- Collection entries:
────────────────────
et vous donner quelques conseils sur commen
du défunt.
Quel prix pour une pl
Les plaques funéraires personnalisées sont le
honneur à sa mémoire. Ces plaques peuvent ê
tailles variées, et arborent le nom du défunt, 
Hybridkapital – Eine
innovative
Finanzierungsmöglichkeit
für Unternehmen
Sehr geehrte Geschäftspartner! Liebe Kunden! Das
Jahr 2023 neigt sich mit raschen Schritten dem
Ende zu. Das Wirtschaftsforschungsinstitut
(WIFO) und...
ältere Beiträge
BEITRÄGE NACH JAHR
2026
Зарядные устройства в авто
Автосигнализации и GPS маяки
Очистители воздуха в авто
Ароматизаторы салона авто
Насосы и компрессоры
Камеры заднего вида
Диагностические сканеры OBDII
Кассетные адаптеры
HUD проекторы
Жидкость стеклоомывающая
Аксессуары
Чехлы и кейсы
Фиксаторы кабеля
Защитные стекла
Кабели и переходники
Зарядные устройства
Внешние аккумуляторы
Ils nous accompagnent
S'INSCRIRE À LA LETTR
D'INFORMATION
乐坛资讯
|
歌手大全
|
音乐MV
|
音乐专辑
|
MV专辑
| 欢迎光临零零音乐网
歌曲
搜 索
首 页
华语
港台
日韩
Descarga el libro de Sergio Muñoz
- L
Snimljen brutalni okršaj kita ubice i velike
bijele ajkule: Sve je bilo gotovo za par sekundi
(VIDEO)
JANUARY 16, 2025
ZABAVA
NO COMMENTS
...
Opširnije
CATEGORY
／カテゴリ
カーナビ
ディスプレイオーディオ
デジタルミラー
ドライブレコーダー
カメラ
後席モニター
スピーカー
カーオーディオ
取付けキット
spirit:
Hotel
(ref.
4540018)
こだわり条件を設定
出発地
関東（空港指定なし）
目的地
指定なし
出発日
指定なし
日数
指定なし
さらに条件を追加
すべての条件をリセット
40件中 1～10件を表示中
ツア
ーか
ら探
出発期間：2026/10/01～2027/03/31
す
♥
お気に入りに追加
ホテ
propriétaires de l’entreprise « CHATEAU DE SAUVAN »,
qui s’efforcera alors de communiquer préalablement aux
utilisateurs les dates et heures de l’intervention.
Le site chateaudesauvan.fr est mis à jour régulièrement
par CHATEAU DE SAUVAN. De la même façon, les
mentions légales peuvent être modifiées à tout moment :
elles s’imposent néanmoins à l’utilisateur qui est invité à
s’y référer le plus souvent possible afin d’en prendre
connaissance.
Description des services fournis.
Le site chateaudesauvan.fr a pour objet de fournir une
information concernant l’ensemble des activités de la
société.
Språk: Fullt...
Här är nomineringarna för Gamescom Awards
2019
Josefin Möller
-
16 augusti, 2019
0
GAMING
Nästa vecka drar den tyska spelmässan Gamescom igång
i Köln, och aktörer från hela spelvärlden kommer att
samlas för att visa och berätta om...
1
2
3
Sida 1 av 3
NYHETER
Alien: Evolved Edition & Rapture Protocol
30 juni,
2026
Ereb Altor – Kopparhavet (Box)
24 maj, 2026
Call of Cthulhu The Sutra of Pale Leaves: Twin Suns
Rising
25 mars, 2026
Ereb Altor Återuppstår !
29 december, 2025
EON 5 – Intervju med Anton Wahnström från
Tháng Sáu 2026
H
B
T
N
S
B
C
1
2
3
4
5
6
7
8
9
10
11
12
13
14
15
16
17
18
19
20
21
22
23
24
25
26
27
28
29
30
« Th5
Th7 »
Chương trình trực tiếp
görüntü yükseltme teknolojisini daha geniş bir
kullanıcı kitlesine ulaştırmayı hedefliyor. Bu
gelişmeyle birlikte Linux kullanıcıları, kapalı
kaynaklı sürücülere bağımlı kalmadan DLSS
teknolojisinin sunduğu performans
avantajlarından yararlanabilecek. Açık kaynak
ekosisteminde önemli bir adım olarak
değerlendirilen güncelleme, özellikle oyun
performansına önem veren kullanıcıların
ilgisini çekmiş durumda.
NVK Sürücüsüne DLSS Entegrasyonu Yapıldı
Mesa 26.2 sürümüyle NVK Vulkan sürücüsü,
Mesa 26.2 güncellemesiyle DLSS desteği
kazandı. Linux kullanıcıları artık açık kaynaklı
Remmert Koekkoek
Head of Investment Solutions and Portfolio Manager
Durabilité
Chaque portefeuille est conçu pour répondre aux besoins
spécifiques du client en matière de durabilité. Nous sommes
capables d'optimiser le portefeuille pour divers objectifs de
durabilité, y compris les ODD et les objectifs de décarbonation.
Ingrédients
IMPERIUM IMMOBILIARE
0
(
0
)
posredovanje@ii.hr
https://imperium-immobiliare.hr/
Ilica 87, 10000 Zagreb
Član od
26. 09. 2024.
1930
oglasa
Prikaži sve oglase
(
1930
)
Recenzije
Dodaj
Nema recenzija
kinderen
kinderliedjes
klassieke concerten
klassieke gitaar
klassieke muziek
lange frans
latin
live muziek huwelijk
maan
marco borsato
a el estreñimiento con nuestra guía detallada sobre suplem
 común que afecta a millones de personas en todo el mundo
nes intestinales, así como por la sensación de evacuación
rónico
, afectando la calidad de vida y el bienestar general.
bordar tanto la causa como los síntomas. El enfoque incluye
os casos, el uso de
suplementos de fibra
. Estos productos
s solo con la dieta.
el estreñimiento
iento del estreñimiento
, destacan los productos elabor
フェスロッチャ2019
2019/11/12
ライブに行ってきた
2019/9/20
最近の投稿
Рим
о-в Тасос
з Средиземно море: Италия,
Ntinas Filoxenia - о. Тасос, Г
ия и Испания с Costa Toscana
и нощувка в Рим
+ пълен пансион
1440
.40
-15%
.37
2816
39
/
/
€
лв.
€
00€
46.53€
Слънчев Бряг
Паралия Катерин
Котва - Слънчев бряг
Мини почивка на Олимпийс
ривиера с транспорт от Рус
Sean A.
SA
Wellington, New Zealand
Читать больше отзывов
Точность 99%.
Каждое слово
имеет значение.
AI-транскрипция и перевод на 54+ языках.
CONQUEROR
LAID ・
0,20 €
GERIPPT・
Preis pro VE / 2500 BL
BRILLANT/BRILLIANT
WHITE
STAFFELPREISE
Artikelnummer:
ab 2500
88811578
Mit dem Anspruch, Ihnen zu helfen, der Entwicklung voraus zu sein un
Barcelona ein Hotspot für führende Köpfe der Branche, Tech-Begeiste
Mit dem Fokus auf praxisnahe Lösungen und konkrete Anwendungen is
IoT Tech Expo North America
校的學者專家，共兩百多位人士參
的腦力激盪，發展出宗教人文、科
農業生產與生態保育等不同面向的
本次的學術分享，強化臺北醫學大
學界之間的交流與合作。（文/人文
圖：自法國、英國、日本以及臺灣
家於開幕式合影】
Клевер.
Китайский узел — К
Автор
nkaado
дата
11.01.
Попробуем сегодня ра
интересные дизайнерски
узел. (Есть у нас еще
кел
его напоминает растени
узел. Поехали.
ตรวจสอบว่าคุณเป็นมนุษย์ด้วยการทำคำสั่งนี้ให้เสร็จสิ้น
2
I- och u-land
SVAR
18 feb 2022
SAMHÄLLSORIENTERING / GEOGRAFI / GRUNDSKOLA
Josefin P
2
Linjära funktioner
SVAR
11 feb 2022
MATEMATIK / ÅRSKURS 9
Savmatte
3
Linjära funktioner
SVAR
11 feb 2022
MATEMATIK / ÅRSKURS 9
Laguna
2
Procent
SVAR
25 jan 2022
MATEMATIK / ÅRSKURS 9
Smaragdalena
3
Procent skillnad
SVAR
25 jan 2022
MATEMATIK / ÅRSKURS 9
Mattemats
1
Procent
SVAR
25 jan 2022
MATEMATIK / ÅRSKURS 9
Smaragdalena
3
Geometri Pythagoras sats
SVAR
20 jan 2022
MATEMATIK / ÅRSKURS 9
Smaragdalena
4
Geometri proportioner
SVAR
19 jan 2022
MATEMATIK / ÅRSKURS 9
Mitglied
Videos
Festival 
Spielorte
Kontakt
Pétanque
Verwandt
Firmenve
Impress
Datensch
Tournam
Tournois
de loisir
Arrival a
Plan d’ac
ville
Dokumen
────────────────────
- Task directions: Reproduce each line from the rows above in which the string "como" appears.

- Solution below:
nes intestinales, así como por la sensación de evacuación
bordar tanto la causa como los síntomas. El enfoque incluye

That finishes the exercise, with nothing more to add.